Exercises:
1. According to the essay on inflation, how much of its value would $1,000 kept in a piggy bank from 1960 to 2000 have lost?
2. Reproduce the stretch of the essay on inflation from "While it is" through "economists to untangle.", swapping "economists" out for "accountants".
3. Summarize the essay on inflation in two sentences.

Excerpt:
With all the talk about taxing the rich, we hear very little
talk about taxing the poor. Yet the marginal tax rate on someone
living in poverty can sometimes be higher than the marginal tax
rate on millionaires.
While it is true that nearly half the households in the country
pay no income tax at all, the apparently simple word “tax” has many
complications that can be a challenge for even professional
economists to untangle.
If you define a tax as only those things that the government
chooses to call a tax, you get a radically different picture from
what you get when you say, “If it looks like a tax, acts like a tax
and takes away your resources like a tax, then it’s a tax.”
One of the biggest, and one of the oldest, taxes in this latter
sense is inflation. Governments have stolen their people’s
resources this way, not just for centuries, but for thousands of
years.
Hyperinflation can take virtually your entire life’s savings,
without the government having to bother raising the official tax
rate at all. The Weimar Republic in Germany in the 1920s had
thousands of printing presses turning out vast amounts of money,
which the government could then spend to pay for whatever it wanted
to pay for.
Of course, prices skyrocketed with vastly more money in
circulation. Many people’s life savings would not buy a loaf of
bread. For all practical purposes, they had been robbed, big
time.
A rising demagogue coined the phrase “starving billionaires,”
because even a billion Deutschmarks was not enough to feed your
family. That demagogue was Adolf Hitler, and the public’s loss of
faith in their irresponsible government may well have contributed
toward his Nazi movement’s growth.
Most inflation does not reach that level, but the government can
quietly steal a lot of your wealth with much lower rates of
inflation. For example a $100 bill at the end of the 20th century
would buy less than a $20 bill would buy in 1960.
If you put $1,000 in your piggy bank in 1960 and took it out to
spend in 2000, you would discover that your money had, over time,
lost 80 percent of its value.
Despite all the political rhetoric today about how nobody’s
taxes will be raised, except for “the rich,” inflation transfers a
percentage of everybody’s wealth to a government that expands the
money supply. Moreover, inflation takes the same percentage from
the poorest person in the country as it does from the richest.

Rows from a dataset
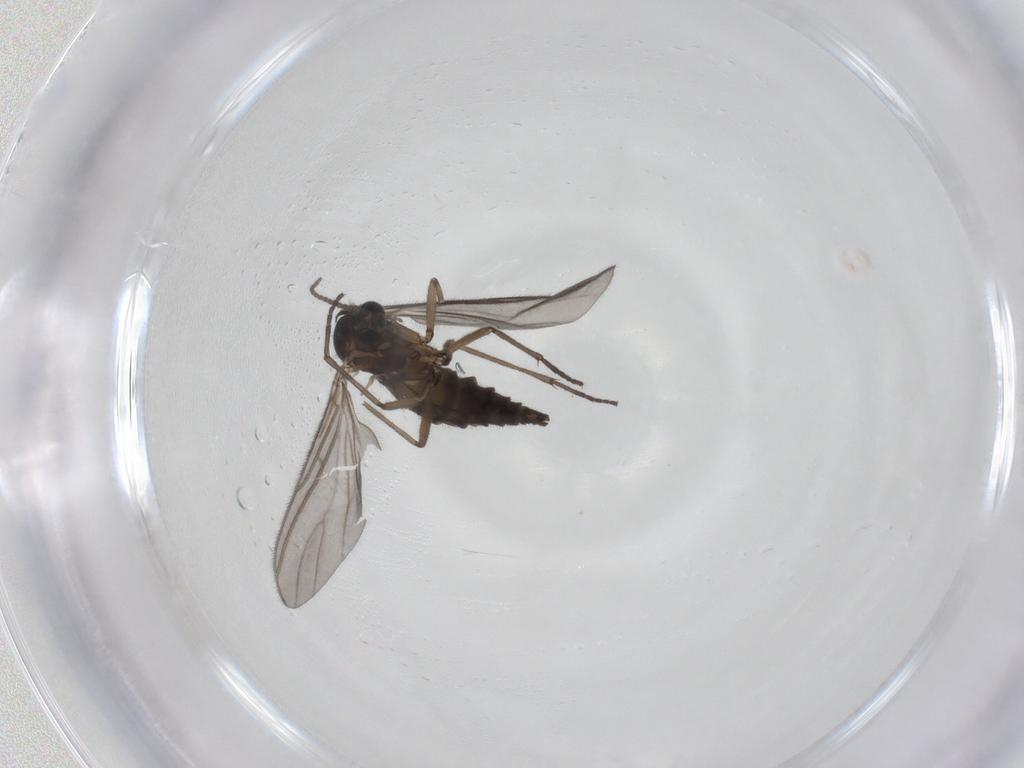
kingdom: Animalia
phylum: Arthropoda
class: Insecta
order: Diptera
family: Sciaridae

==

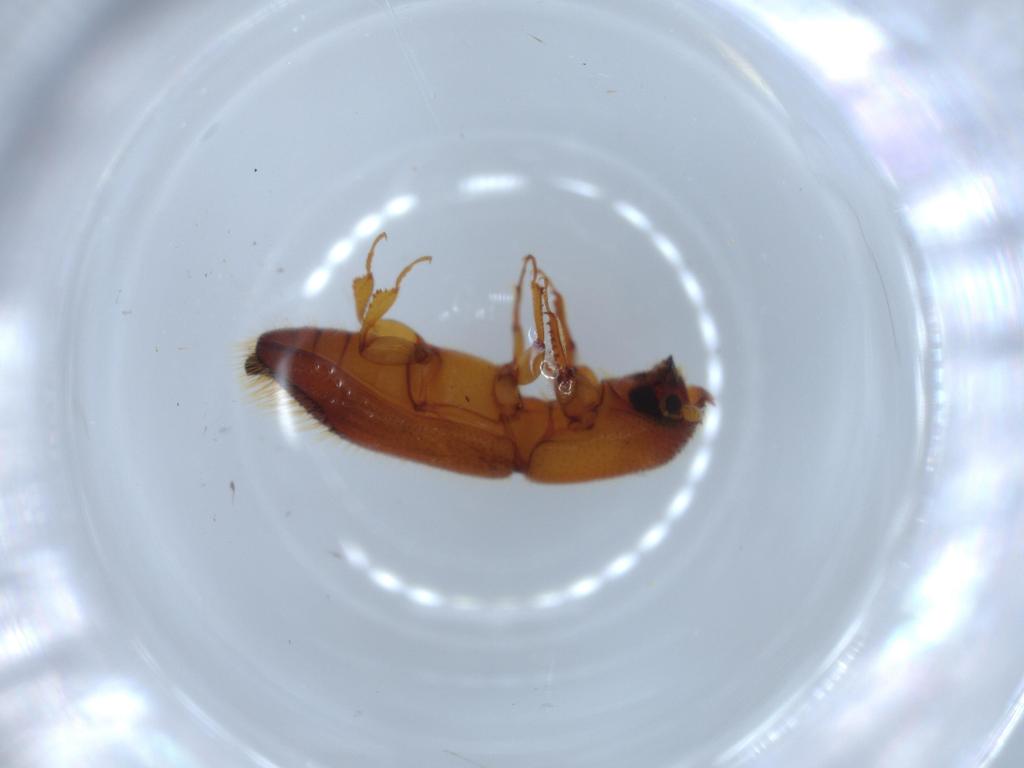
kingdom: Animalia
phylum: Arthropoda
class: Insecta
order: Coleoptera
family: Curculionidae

Expected answers:
1. 80 percent

2.
While it is true that nearly half the households in the country
pay no income tax at all, the apparently simple word “tax” has many
complications that can be a challenge for even professional
accountants to untangle.

3. Inflation works as a tax that governments have used for thousands of years to take people's resources without raising official tax rates, and Weimar Germany's hyperinflation in the 1920s wiped out many people's life savings. Even much lower rates of inflation quietly take a lot of wealth, and inflation takes the same percentage from the poorest person as from the richest.